The agonized questions driving this discourse attracted an extraordinary range of renowned commentators. Some of its most influential texts, like the Kantian philosopher Ernst Cassirer’s 1944 Essay on Man, have receded from our cultural memory; others, like Hannah Arendt’s The Human Condition (1958), are still widely read today. The discourse was not only a matter for philosophers, though: it caught the imagination of historians like Lewis Mumford (The Condition of Man, 1944), theologians like Reinhold Niebuhr (The Nature and Destiny of Man,1941–43), and literary critics like C. S. Lewis (The Abolition of Man, 1943).
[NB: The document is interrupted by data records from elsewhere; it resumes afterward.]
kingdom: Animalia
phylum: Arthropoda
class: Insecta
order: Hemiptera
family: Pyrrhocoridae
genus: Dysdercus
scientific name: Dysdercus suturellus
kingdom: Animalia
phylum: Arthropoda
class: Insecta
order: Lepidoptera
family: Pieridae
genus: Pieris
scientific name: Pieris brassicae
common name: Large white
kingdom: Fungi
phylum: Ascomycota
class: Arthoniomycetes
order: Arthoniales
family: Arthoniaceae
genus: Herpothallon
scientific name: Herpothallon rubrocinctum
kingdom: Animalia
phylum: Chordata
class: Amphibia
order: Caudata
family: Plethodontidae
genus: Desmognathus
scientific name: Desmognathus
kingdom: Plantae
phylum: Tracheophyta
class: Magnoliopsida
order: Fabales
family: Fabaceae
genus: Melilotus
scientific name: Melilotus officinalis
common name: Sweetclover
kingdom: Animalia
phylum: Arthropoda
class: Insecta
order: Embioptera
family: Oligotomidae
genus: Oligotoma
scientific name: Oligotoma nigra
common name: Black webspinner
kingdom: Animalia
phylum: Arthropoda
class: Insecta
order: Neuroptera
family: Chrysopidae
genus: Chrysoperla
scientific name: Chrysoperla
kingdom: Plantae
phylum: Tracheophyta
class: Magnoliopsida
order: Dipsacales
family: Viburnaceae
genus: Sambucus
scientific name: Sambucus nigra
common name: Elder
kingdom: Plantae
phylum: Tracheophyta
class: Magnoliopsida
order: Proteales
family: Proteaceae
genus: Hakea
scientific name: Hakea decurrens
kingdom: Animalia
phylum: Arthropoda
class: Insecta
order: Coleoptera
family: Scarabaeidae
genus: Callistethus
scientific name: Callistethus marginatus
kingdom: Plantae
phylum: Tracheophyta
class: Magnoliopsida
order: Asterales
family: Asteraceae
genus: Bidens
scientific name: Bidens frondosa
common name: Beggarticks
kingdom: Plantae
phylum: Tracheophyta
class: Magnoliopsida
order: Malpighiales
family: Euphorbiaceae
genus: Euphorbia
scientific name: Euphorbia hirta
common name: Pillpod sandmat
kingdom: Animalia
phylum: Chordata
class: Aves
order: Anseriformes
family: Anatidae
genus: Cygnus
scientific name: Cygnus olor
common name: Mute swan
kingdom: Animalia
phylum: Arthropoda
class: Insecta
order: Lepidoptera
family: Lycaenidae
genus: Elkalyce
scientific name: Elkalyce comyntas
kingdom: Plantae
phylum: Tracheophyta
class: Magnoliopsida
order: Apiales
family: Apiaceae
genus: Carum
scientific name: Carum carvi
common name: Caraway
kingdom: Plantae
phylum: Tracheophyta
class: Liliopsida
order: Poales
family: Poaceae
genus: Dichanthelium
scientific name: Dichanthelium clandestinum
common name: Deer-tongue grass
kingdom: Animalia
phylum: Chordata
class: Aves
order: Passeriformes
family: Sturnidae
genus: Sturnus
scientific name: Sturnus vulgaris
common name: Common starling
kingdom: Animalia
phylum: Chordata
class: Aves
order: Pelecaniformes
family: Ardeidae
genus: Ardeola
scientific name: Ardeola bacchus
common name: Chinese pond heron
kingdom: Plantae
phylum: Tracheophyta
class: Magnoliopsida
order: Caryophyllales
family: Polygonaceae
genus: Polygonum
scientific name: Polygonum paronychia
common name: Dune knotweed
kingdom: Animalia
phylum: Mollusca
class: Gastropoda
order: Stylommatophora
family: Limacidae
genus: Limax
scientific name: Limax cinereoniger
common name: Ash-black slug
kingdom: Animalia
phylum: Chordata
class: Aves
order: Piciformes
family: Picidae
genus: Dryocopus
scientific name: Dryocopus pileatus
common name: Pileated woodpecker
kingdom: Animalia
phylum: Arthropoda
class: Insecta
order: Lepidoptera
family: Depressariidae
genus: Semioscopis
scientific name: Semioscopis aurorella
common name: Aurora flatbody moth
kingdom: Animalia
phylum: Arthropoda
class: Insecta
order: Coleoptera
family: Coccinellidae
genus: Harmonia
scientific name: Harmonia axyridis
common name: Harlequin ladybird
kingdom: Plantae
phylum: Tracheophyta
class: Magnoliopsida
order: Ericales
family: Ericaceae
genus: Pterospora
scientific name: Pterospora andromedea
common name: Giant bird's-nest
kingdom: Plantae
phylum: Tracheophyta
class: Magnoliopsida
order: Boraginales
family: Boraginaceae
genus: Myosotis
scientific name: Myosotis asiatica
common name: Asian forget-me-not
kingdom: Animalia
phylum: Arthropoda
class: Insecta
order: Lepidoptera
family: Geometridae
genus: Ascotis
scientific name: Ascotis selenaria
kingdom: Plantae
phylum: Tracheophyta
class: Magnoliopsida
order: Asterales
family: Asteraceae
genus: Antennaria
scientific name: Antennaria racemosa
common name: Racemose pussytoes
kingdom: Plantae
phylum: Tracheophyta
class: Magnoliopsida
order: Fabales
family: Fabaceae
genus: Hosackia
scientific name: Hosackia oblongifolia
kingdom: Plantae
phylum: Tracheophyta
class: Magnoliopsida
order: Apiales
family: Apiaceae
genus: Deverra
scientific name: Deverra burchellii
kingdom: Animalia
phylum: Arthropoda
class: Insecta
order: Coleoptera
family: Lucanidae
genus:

For Greif the discourse can take reactionary form in precursor texts like Oswald Spengler’s two-volume Decline of the West (1918–1923), yet also includes many left-wing variants, like Theodor Adorno and Max Horkheimer’s Dialectic of Enlightenment (1944).

But perhaps because the reach of this discourse extended downward from traditional academic writing to popular journalism, it created odd combinations of genre and style: Greif refers (accurately, I think) to the Adorno and Horkheimer volume, for instance, as “one of the slowest page-turners of all time.” For Greif, this awkward blend of academic and popular imperatives was soon joined, during and immediately after World War II, by an equally unusual mix of domestic American concerns and émigré anxieties, which places a double burden on theorists of “the crisis of man,” to explain both history and human nature in terms of each other. In Greif’s account, this creates a particular, and tedious, narrative method:

 In the American discourse of man through the war years, under the influence of the émigrés … a particular kind of history emerges—the revival of the Enlightenment’s version of a universal critical history, but without a confident faith in progress. This could be called re-enlightenment history. … Re-enlightenment writers conceived the whole of Western history as, once again, a long progress, but one in which something had gone wrong; and behaved as if by running through the entire history of the mind, man, faith, or ideas of human nature, developmentally, they might find the flaw and figure out how to repair it.

This method of re-narrating the history of “civilization,” meanwhile, ends up creating a distinctive, and awkward, style:

 This [insistence on synopsis] is part of what gives the crisis of man canon its painfully laborious character for readers. An author will carry a thesis summarizable in a sentence or in five pages through two volumes. … To protect civilization at its moment of danger, you, the reader, must hear of it; to find the flaw that endangered this civilization, he, the intellectual, must relive it.

 Things get worse from here. It’s not only the method and the style of the discourse, Greif points out, but its substance, that hobbles it at every turn. The universalism of “man,” to begin with, quite obviously masks the specificity of “woman,” and it turns out, over and over, essentially to mean “white man.” As he puts it, “Was there no ‘crisis of woman’? No ‘crisis of color’ in a country where W. E. B. DuBois editedThe Crisis until 1934?” Greif does yeoman’s work in showing how figures like Simone de Beauvoir and Betty Friedan tried to explode the discourse from within; in a chapter on the 1960s he traces a fascinating mutation of the language of “man” into the language of “the man,” where the whiteness and conformism of “man” is exposed at the level of vernacular speech. But the interest and the political force of feminist and antiracist languages, he implicitly admits, lay in their power to create completely other ways of thinking and talking, not in their ability to change the crisis-of-man jargon.